» **EXERCISE BRIEF**
Reproduce the following passage on travel in full, with every word and punctuation mark unchanged.

I’ve always enjoyed traveling. Perhaps another immeasurable blessing from my mother who read vociferously, which seemingly naturally became one of my favorite lifelong pastimes. I love the mental escape to adventure, fantasy, and possibilities. As a child, Swift’s Gulliver’s Travels was one of my most memorable reads as he opened my eyes to mystery, intrigue, and new lands. Like most children, I had a lot of innocence, which protected me from the realities of comprehending the analysis of power, domination, and colonization in this renowned literature. I never lost that sense of curiosity and adventure as I quickly and emphatically said “yes” to the opportunity to be a part of our State Department’s Global Sports Mentoring Program (GSMP) in the fall of 2016. That marvelous experience led to my recent trip to Africa to visit and reconnect with Pamela Akplogan, my mentee.

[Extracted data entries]
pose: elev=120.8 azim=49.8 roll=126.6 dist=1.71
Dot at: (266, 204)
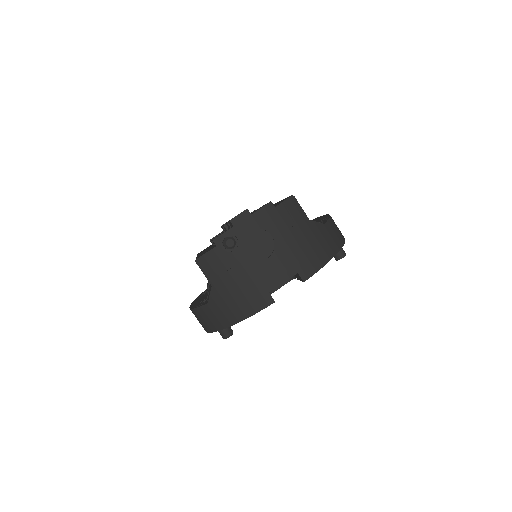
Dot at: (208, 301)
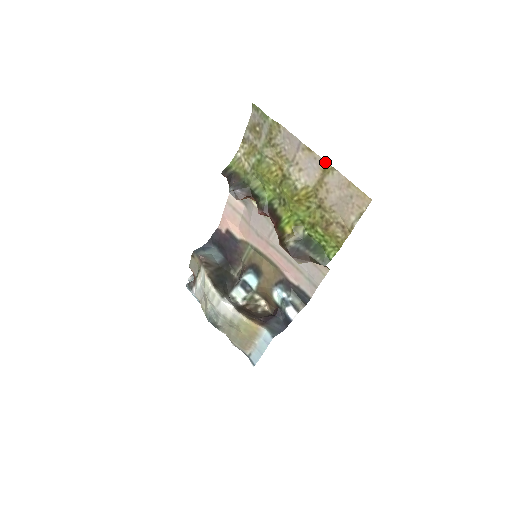
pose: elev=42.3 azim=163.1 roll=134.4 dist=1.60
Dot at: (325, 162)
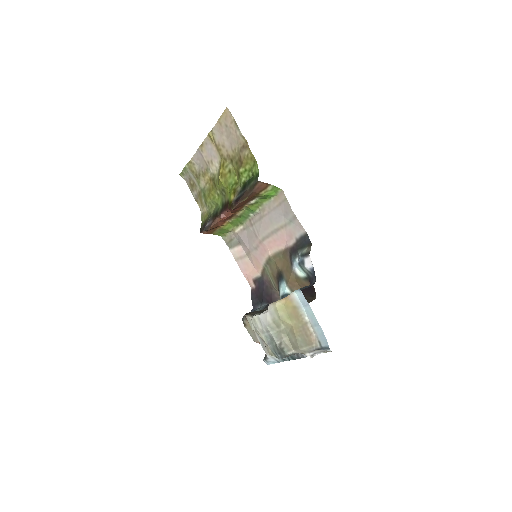
Dot at: (208, 136)
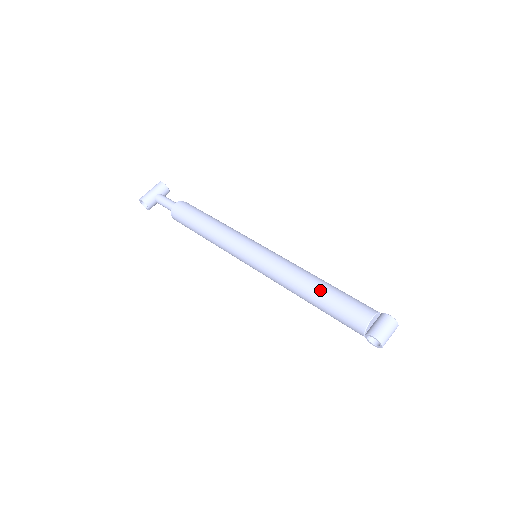
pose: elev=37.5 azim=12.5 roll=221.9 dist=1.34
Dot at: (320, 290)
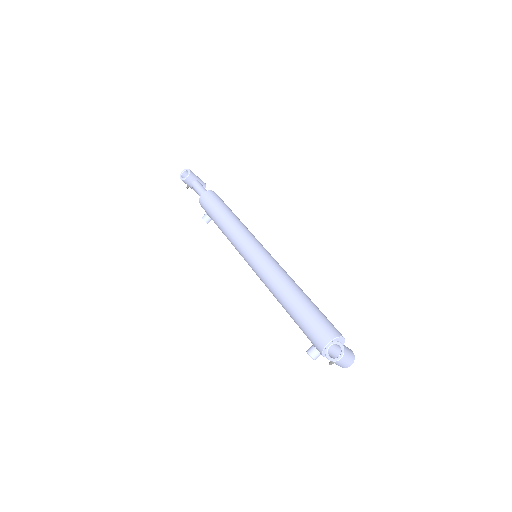
Dot at: (308, 297)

» **ANSWER**
I’ve always enjoyed traveling. Perhaps another immeasurable blessing from my mother who read vociferously, which seemingly naturally became one of my favorite lifelong pastimes. I love the mental escape to adventure, fantasy, and possibilities. As a child, Swift’s Gulliver’s Travels was one of my most memorable reads as he opened my eyes to mystery, intrigue, and new lands. Like most children, I had a lot of innocence, which protected me from the realities of comprehending the analysis of power, domination, and colonization in this renowned literature. I never lost that sense of curiosity and adventure as I quickly and emphatically said “yes” to the opportunity to be a part of our State Department’s Global Sports Mentoring Program (GSMP) in the fall of 2016. That marvelous experience led to my recent trip to Africa to visit and reconnect with Pamela Akplogan, my mentee.